Messina

L’allarme del Genio civile: i torrenti fanno paura

Nuova richiesta alla Regione: serve l’autorizzazione per quasi cento interventi

L’allarme del Genio civile: i torrenti fanno paura

Serve «un rapido svuotamento degli alvei al fine di evitare pericolosi fenomeni di esondazione», perché rimane «gravissimo lo stato di sovralluvionamento di numerose fiumare della città metropolitana di Messina». A lanciare l’allarme è l’ingegnere capo del Genio civile Leonardo Santoro, che martedì ha inviato una nota all’assessorato regionale Territorio e Ambiente, al dirigente generale del dipartimento Ambiente della Regione e al prefetto. Una condizione di pericolo che Santoro aveva già rappresentato il 4 giugno di un anno fa, chiedendo l’autorizzazione, allora come oggi, per eseguire interventi di rimozione dei depositi di materiale alluvionale nei torrenti.

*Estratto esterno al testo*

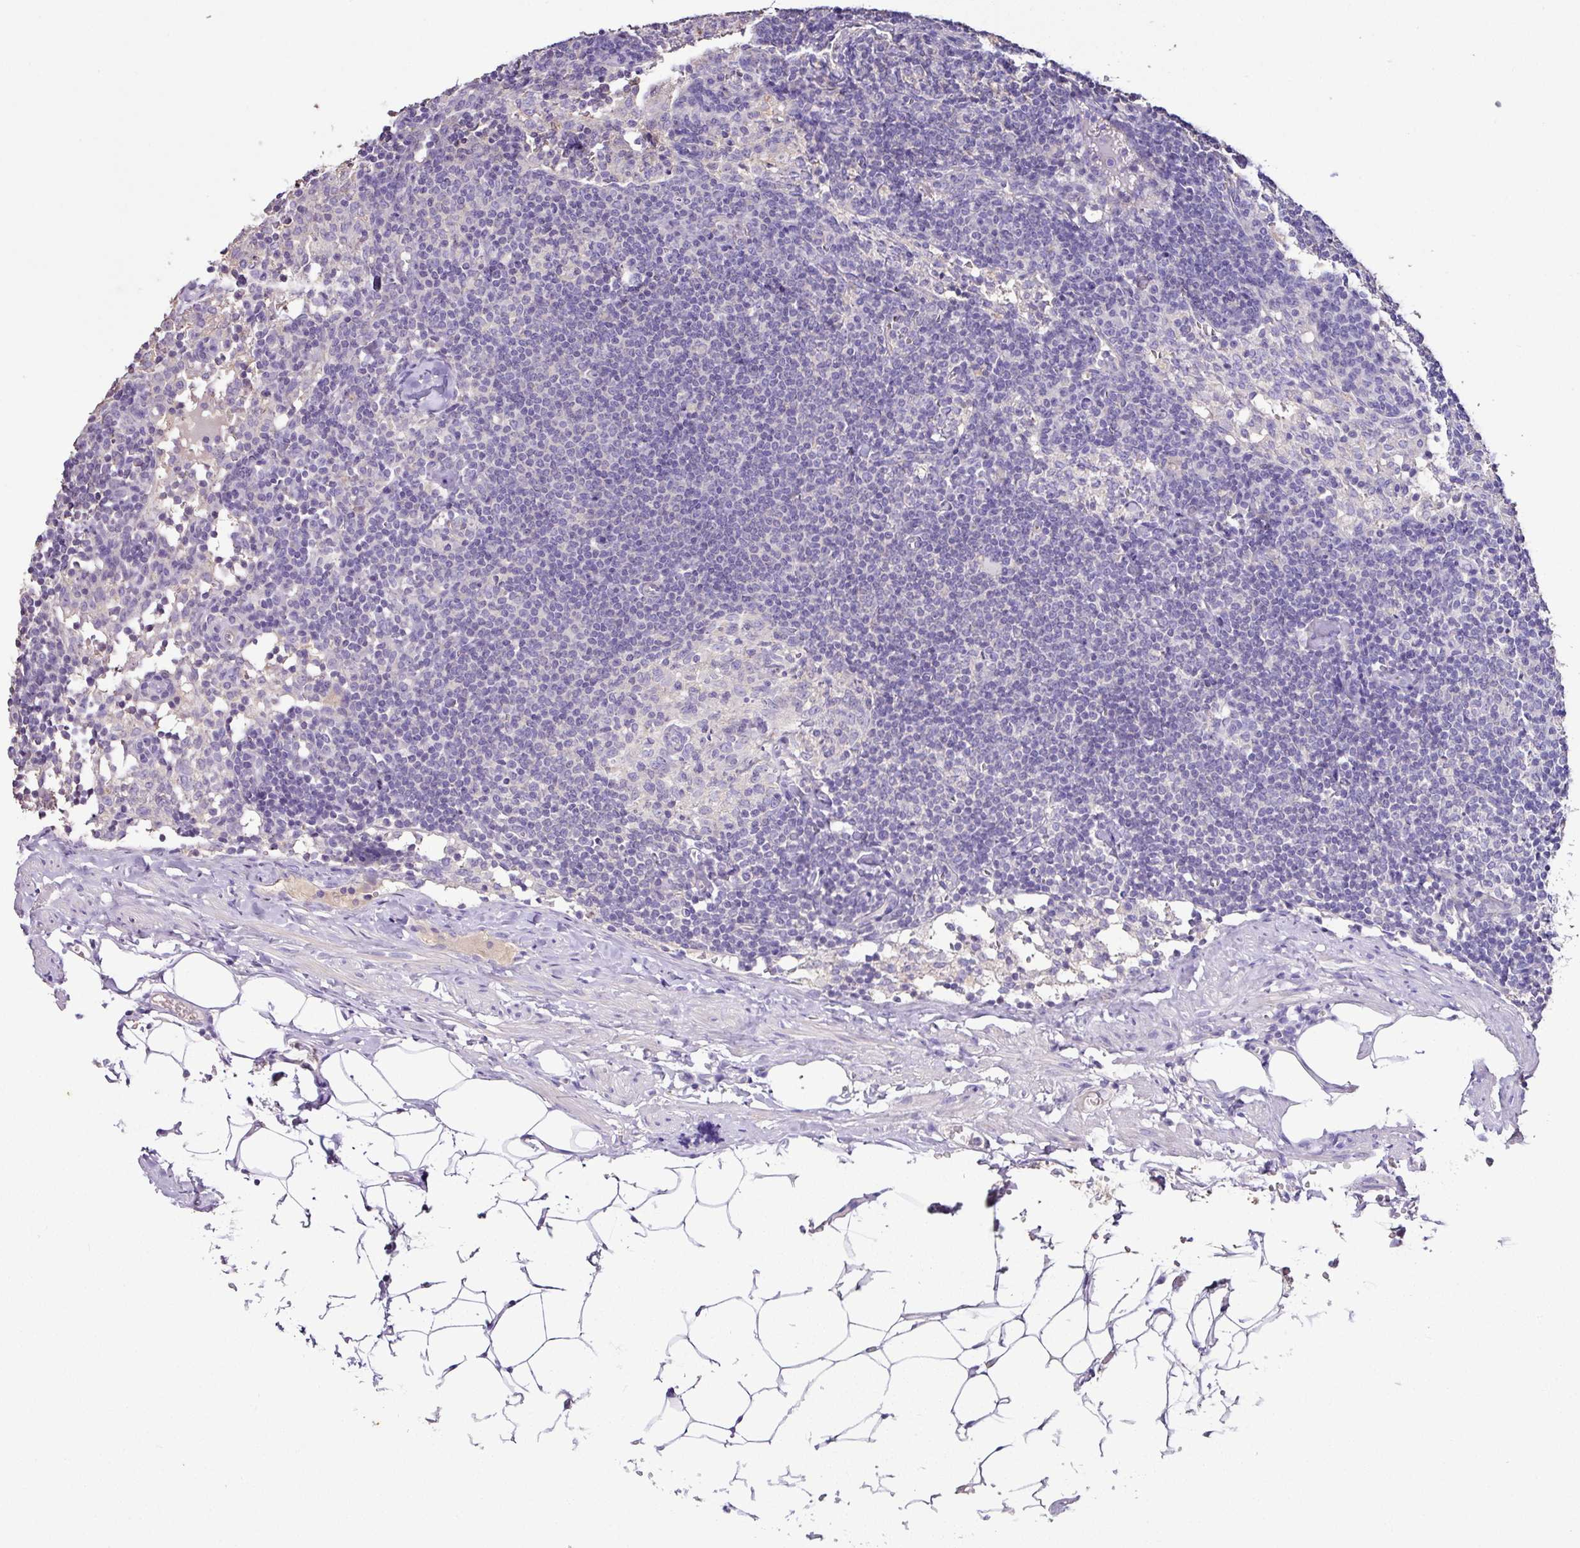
{"staining": {"intensity": "negative", "quantity": "none", "location": "none"}, "tissue": "lymph node", "cell_type": "Germinal center cells", "image_type": "normal", "snomed": [{"axis": "morphology", "description": "Normal tissue, NOS"}, {"axis": "topography", "description": "Lymph node"}], "caption": "This histopathology image is of benign lymph node stained with immunohistochemistry (IHC) to label a protein in brown with the nuclei are counter-stained blue. There is no positivity in germinal center cells. (DAB IHC, high magnification).", "gene": "AGR3", "patient": {"sex": "female", "age": 52}}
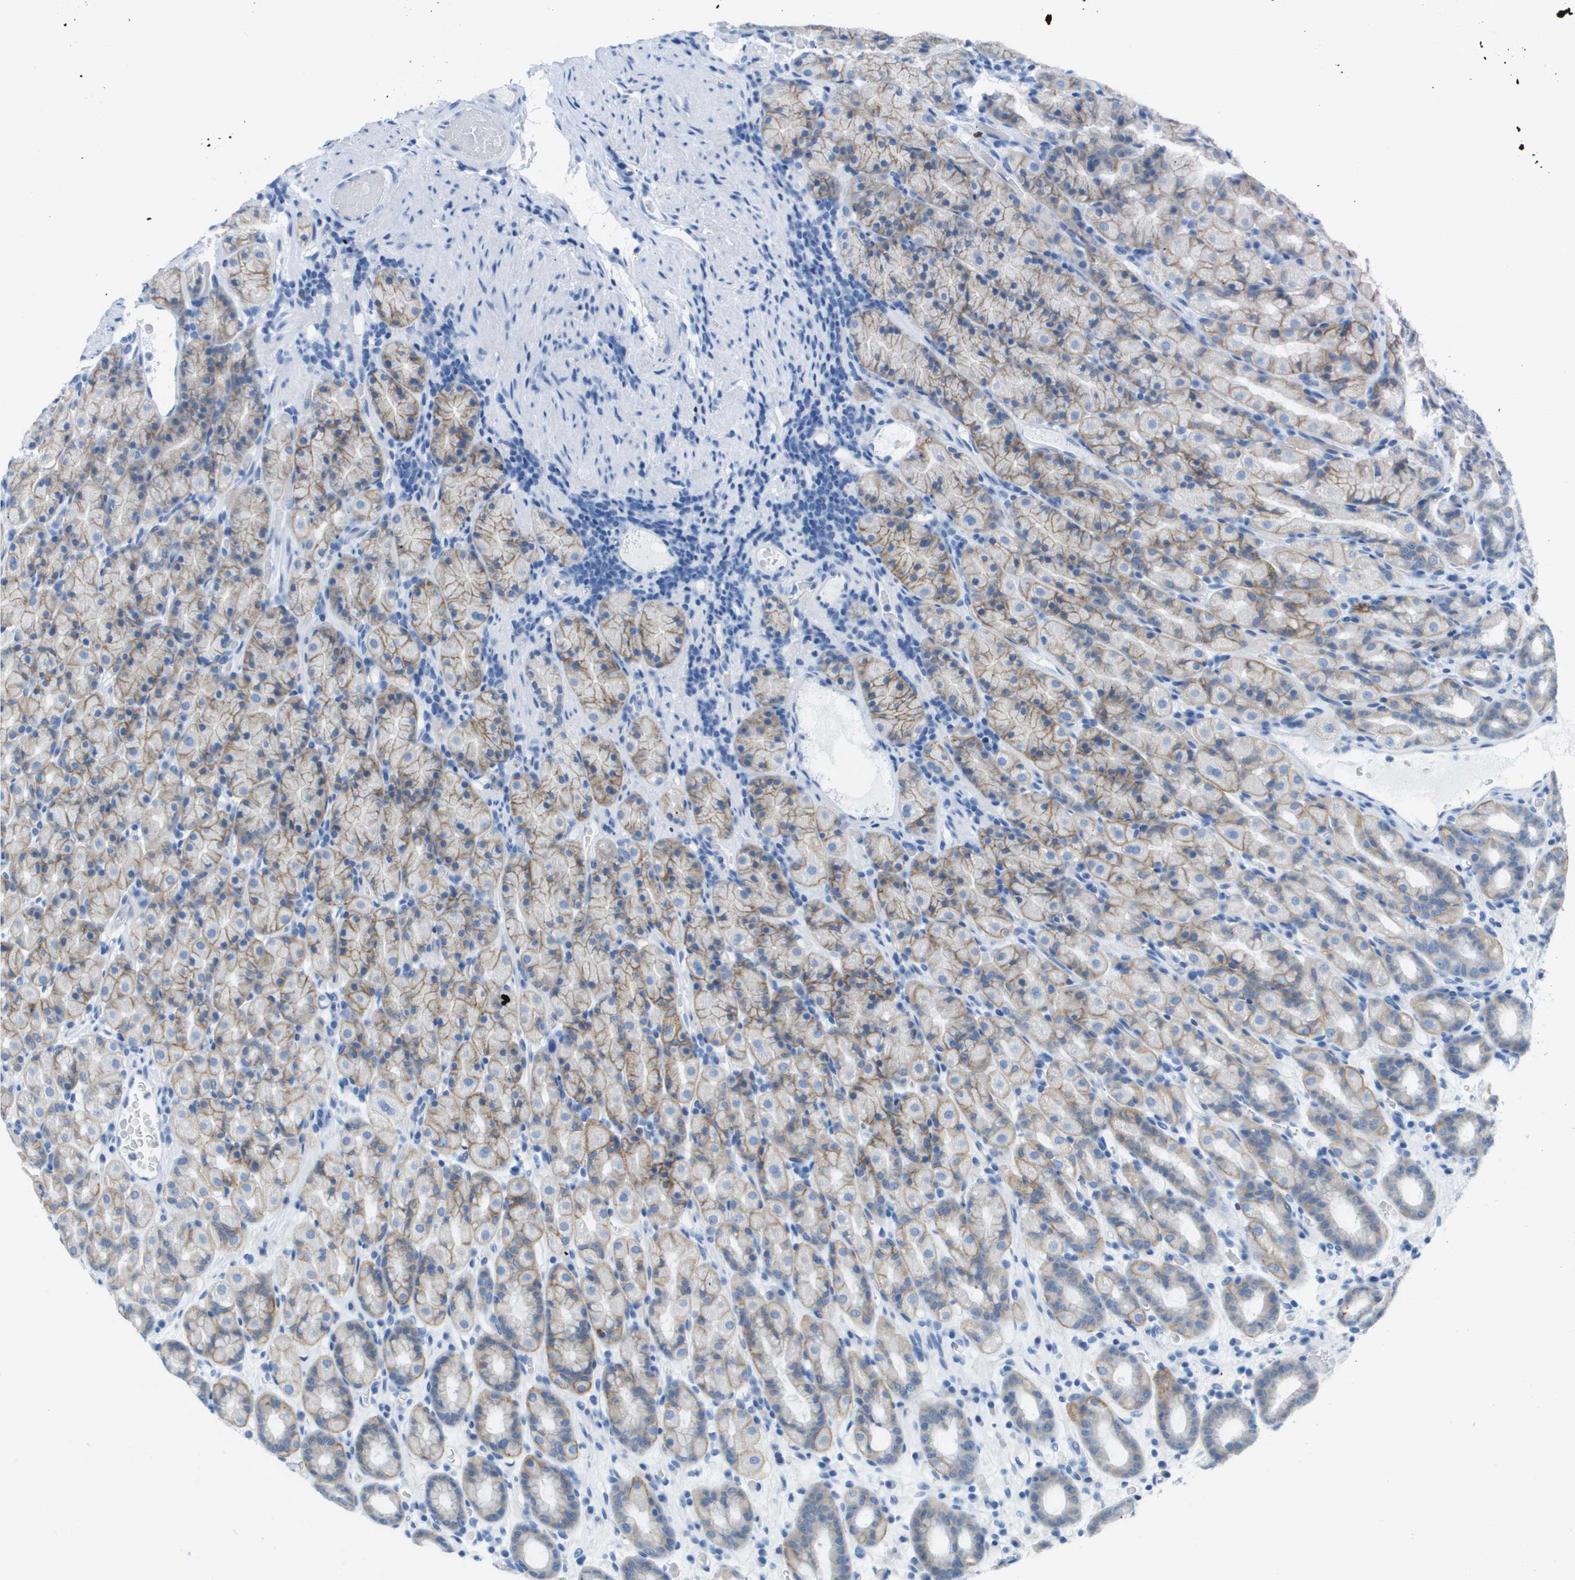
{"staining": {"intensity": "moderate", "quantity": "25%-75%", "location": "cytoplasmic/membranous"}, "tissue": "stomach", "cell_type": "Glandular cells", "image_type": "normal", "snomed": [{"axis": "morphology", "description": "Normal tissue, NOS"}, {"axis": "topography", "description": "Stomach, upper"}], "caption": "Immunohistochemistry photomicrograph of benign stomach: human stomach stained using immunohistochemistry demonstrates medium levels of moderate protein expression localized specifically in the cytoplasmic/membranous of glandular cells, appearing as a cytoplasmic/membranous brown color.", "gene": "CD46", "patient": {"sex": "male", "age": 68}}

Col problema che, rispetto alla nota di un anno e tre mesi fa, i fenomeni di “sovralluvionamento”, «dovuti alla mancata o ridotta capacità di trasporto solido da parte dei corsi d’acqua ricadenti nel territorio della città metropolitana, risultano essersi aggravati a seguito degli eventi alluvionali della stagione autunnale 2015». Una situazione che assume contorni ancor più preoccupanti «nelle tratte fluviali che attraversano territori fortemente urbanizzati» e che «ha generato situazioni di pericolosità che, a causa dell’innalzamento della quota d’alveo, ha prodotto rischi di esondazione delle acque ed il conseguente pericolo di alluvionamento dei centri abitati circostanti». Il 24 maggio scorso lo stesso Santoro aveva inviato un’ulteriore nota, elencando i vari interventi di mitigazione del rischio idraulico e i torrenti in cui è necessario eseguire dei lavori. «Nota priva di alcun riscontro», sottolinea l’ingegnere capo del Genio civile. Così Santoro torna alla carica e chiede che la Regione lo autorizzi «alla redazione di perizie esecutive» per procedere con gli interventi «di manutenzione straordinaria degli alvei». Interventi che dovranno essere realizzati per ripristinare l’originaria sezione di deflusso, risagomando l’alveo nei tratti più critici. Passaggio chiave, la rimozione dei materiali accumulati dentro l’alveo stesso.

«La sistemazione di tali alvei – spiega l’ing. Santoro – verrebbe prevista, in maniera organica, nei tratti più critici dell’asta torrentizia e, solo in casi eccezionali o di manifesto sovralluvionamento, si provvederà all’asportazione del materiale movimentato ed al suo trasferimento». A questo proposito, Santoro ribadisce alla Regione la necessità d iun intervento normativa che modifichi l’attuale legge che secondo l’ingegnere capo «ha indirettamente concorso ad aggravare la manifesta situazione di pericolo». Le norme oggi in vigore, infatti, vietano «a qualsiasi titolo il prelievo di materiale dagli alvei». Un divieto che, scrive ancora Santoro, «ha impedito, ad oggi, la realizzazione degli interventi proposti che, per le ragioni di incolumità pubblica sopra esposte, risultano ormai assolutamente indifferibili per garantire condizioni di sicurezza alle popolazioni che vivono negli areali limitrofi ai corsi d’acqua».

In totale sono 99 gli interventi elencati dal Genio civile, in altrettanti torrenti o tratti di torrenti sparsi in tutto il territorio della città metropolitana. Sei di questi sono nel capoluogo: i torrenti Portella Arena, Zafferia, Larderia, Calamona, Giudeo e Briga. I territori comunali più interessati, invece, con ben sette interventi previsti dal Genio civile, sono quelli di Cesarò e Capo d’Orlando. La parola, adesso, passa alla Regione. Sperando che la risposta non sia il silenzio di oltre un anno fa.(seb.casp.)